Break-Up Instability in Adolescent Romantic Relationships: Are Violent Relationships Difficult to End?
Key Words: teen dating violence, development
Abstract: Previous research suggests that almost all adolescents have experienced the dissolution of a romantic relationship, suggesting that "breaking-up" with a romantic partner is a developmentally normative part of adolescence (Connolly & McIsaac, 2009). While many adolescents appear to transition out of romantic relationships with little to no difficulty (Connolly & McIsaac, 2009), some adolescents experience precarious outcomes, including intense negative emotions, substance use, violence, and in some drastic cases, the death of one or both partners (e.g. Larson et al., 1999; abc News Report, 2006). Yet, surprisingly little is known about the process of breaking-up in adolescence. Further, while previous research on adults suggests that violent relationships are particularly difficult to end (Rusbult & Martz, 1995), little is known about the process of successfully dissolving abusive relationships among adolescents. The purpose of this study was to examine whether adolescents experience variation in how stably - or unstably - their romantic relationships dissolve, and whether characteristics of adolescents' relationships relate to the degree to which they experience break-up instability. In particular, we examined whether adolescents (like adults) experience difficulty leaving abusive relationships. We built upon on relational investment theory (Rusbult & Martz, 1995), which suggests that women in abusive relationships are less likely to successfully leave given increased investment in the relationship (e.g. longer relationship length, emotional intimacy, commitment). Specifically, we tested whether adolescent relationships were more difficult to end if they involved high levels of violence and intimacy.
Presenter #22: Alison Nagel, Psychology

Compensatory Neural Activity during Social Perception Associated with Autistic-Like Traits in Healthy Adults
Key Words: social perception, broad autism phenotype, fMRI
Abstract: Navigating a complex, fluctuating social world requires the ability to perceive, interpret, and respond appropriately to social cues.
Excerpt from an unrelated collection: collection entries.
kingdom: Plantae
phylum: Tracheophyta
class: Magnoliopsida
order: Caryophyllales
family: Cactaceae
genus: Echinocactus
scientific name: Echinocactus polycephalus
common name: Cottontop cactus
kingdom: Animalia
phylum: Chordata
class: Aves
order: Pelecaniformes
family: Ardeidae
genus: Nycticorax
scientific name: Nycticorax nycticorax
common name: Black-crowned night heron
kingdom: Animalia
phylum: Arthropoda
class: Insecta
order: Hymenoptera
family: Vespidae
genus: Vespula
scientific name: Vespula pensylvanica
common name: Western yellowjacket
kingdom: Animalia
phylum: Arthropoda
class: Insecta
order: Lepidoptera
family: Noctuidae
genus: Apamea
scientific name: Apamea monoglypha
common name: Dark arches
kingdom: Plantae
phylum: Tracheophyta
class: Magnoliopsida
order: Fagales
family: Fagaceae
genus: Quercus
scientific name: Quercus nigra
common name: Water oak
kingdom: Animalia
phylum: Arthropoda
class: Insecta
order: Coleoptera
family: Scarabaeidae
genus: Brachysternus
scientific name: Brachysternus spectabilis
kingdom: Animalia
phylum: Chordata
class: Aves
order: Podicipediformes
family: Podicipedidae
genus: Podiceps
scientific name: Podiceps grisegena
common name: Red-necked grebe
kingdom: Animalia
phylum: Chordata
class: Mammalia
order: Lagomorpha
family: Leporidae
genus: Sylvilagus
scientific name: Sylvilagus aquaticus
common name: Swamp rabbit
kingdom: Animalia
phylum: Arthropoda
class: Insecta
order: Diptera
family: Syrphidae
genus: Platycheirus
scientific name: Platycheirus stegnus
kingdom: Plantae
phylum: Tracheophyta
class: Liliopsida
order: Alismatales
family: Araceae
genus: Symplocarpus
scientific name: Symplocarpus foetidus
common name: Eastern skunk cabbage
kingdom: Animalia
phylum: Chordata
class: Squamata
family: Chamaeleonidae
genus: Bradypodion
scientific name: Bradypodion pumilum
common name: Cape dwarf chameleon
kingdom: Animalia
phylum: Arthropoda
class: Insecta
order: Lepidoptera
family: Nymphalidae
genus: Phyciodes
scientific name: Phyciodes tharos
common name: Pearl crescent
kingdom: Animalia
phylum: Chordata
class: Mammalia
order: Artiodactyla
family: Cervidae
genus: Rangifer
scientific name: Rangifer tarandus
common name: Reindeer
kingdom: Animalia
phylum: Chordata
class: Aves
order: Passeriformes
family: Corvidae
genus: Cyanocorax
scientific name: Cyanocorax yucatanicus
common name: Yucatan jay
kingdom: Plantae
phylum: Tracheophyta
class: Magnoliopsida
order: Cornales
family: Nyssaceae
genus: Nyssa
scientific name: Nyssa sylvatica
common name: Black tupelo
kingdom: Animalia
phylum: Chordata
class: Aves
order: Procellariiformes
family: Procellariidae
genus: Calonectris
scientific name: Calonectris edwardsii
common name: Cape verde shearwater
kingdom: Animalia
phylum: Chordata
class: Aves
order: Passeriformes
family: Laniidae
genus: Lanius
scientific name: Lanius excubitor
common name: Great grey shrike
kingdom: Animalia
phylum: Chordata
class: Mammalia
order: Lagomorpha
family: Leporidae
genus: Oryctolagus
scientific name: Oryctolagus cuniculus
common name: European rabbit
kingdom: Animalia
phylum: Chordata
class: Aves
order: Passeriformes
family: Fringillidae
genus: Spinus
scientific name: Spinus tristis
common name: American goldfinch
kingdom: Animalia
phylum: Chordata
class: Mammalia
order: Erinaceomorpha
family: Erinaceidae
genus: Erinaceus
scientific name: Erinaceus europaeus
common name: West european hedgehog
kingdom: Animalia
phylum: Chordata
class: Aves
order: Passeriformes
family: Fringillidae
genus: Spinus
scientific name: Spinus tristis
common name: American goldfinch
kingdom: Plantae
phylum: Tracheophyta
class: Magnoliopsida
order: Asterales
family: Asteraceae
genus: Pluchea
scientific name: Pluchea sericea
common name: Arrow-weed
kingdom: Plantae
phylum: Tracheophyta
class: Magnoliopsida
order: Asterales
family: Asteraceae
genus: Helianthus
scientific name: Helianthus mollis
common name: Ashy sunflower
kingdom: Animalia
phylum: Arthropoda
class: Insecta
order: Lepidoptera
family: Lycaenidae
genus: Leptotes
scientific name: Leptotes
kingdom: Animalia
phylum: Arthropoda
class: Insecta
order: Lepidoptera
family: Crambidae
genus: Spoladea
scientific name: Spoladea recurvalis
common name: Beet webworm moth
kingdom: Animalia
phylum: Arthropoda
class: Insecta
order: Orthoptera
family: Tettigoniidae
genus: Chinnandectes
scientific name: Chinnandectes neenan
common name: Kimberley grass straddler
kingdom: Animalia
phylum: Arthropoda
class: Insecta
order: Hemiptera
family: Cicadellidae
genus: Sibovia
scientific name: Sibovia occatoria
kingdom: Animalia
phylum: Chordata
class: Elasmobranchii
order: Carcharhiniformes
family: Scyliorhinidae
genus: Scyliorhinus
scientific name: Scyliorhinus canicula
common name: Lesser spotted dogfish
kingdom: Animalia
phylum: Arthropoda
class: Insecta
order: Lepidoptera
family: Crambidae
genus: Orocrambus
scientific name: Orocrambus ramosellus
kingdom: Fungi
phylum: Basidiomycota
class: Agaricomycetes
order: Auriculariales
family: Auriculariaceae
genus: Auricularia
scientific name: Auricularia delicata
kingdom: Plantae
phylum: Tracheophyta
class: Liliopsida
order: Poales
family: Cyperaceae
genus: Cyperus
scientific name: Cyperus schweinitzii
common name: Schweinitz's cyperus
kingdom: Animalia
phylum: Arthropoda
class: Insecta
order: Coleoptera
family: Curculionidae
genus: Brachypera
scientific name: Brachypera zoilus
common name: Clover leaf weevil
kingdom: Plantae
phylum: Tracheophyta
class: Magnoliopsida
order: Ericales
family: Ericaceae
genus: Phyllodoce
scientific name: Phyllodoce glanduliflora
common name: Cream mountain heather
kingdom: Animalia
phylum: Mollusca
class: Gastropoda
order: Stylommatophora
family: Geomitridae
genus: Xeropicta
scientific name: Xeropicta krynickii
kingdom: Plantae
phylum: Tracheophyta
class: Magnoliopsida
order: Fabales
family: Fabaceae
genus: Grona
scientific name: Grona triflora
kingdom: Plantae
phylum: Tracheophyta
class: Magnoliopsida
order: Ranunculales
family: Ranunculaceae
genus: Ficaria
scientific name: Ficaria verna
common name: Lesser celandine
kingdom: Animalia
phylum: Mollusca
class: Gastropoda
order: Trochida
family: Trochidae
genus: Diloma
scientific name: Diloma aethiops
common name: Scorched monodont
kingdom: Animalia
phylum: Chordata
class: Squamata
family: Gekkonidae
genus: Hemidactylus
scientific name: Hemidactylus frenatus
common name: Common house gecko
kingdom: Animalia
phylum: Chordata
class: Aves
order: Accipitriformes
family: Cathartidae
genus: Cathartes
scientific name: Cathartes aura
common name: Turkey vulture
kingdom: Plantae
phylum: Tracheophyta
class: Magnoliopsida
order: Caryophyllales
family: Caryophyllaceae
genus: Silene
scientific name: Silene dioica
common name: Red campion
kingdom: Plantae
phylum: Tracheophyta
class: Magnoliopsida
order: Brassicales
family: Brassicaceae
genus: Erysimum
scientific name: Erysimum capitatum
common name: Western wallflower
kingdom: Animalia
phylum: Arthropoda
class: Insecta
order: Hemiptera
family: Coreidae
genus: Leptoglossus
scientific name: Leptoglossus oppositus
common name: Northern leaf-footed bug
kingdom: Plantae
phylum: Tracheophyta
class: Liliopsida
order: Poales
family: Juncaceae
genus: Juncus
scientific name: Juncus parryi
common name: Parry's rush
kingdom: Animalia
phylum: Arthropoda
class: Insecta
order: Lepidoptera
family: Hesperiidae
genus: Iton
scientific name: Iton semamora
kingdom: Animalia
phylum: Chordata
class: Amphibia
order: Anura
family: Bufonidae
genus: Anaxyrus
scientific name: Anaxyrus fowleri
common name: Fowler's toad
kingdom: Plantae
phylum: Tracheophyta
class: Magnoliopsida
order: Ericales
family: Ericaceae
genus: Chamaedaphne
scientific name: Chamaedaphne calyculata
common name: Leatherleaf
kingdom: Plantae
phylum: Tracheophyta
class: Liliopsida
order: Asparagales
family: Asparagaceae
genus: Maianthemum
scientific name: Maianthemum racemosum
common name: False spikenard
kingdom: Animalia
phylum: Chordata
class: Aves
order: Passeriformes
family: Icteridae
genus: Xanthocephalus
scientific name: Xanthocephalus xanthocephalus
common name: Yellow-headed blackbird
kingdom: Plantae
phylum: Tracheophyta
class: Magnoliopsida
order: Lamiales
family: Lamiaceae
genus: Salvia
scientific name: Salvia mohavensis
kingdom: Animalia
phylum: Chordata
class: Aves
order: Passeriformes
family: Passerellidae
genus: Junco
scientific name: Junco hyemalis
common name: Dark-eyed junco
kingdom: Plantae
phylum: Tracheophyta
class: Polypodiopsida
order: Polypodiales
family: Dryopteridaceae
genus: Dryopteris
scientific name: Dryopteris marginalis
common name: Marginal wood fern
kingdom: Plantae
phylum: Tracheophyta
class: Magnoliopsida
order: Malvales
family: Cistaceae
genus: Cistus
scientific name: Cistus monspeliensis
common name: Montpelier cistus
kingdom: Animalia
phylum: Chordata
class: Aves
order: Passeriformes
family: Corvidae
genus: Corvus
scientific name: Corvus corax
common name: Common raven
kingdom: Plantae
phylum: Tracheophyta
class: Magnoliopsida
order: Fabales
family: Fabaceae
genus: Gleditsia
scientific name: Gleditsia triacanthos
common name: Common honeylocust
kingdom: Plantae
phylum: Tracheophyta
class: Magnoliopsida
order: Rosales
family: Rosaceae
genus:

As such, human perceptual systems preferentially detect and attend to social stimuli such as biological motion (bio-motion). Accurate perception of bio-motion is necessary for interpreting others' actions and emotions. Individuals with social deficits, such as those diagnosed with autism, are impaired in bio-motion perception. However, there is great variability across individuals in social-perceptual abilities, and it is increasingly understood that diagnosed individuals comprise one end of a spectrum of behaviors that extends to the general population. This study examined the relationship between bio-motion perception and the broader autism phenotype (BAP), which refers to milder autistic characteristics that are normally distributed within the population. Forty-nine healthy adults passively viewed point-light displays of bio-motion while undergoing fMRI before completing a self-report assessment of the BAP. Analyses revealed a significant association between BAP traits and neural activation in regions supporting social inference, including prefrontal cortex and left temporal lobe. Specifically, individuals with more autistic-like traits had greater activation of these areas, which might reflect a compensatory mechanism by which individuals high on BAP traits overcome diminished perception of bio-motion. Automatically evoking neural systems supporting social inference may facilitate accurate interpretation of bio-motion for these individuals. Forming adequate social bonds is among the most critical factors for a healthy life. Linking neural variability to social abilities reveals a potential biological marker underlying successful social functioning and may inform future interventions for individuals with poor social abilities.